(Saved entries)
-*-
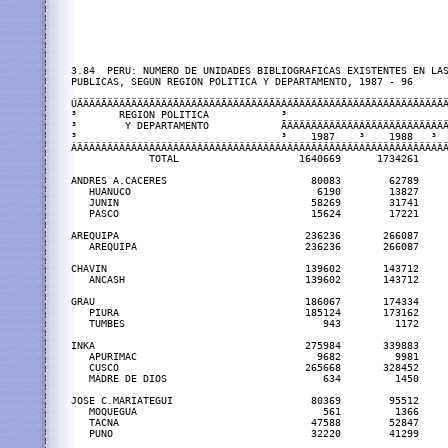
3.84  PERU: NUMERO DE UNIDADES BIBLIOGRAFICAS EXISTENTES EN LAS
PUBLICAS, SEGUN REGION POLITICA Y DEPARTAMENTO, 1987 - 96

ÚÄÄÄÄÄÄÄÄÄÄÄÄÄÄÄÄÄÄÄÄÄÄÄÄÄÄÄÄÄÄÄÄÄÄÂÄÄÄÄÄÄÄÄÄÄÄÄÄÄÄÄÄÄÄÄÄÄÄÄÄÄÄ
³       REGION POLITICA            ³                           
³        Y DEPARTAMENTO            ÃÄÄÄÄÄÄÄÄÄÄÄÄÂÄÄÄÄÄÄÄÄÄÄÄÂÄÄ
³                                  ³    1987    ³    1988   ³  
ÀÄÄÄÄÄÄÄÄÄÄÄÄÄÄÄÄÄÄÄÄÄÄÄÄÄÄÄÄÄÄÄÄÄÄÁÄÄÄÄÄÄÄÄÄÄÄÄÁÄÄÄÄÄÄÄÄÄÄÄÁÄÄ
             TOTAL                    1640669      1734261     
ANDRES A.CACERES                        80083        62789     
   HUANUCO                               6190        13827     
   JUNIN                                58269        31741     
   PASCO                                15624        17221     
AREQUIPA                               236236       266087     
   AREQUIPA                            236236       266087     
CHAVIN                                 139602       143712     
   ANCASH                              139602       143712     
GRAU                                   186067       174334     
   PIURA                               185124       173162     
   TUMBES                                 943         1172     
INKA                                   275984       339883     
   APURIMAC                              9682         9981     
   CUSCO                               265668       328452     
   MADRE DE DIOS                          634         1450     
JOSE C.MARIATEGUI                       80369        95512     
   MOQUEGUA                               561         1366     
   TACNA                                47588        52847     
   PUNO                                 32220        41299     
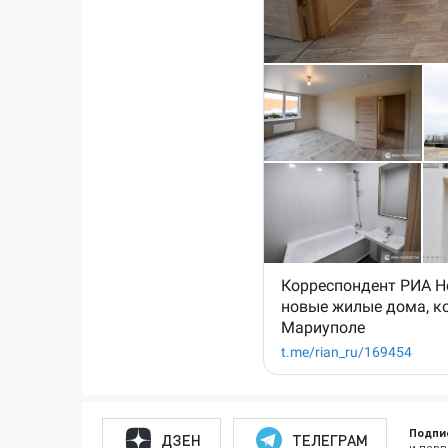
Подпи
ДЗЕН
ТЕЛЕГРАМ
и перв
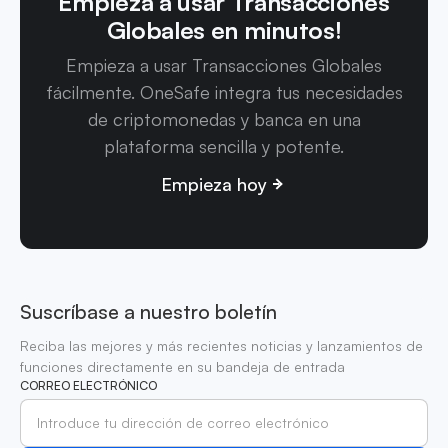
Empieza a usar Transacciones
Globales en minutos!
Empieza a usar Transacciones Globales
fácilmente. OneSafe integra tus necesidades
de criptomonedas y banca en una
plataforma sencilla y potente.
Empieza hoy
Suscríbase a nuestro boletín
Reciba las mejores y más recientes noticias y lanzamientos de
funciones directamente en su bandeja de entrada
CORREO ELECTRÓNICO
-*-
Problem statement: Output these and nothing else: the lines from the one holding "Globales en minutos!" through the final line of the entries above, exactly as they appear.

Response:
Globales en minutos!
Empieza a usar Transacciones Globales
fácilmente. OneSafe integra tus necesidades
de criptomonedas y banca en una
plataforma sencilla y potente.
Empieza hoy
Suscríbase a nuestro boletín
Reciba las mejores y más recientes noticias y lanzamientos de
funciones directamente en su bandeja de entrada
CORREO ELECTRÓNICO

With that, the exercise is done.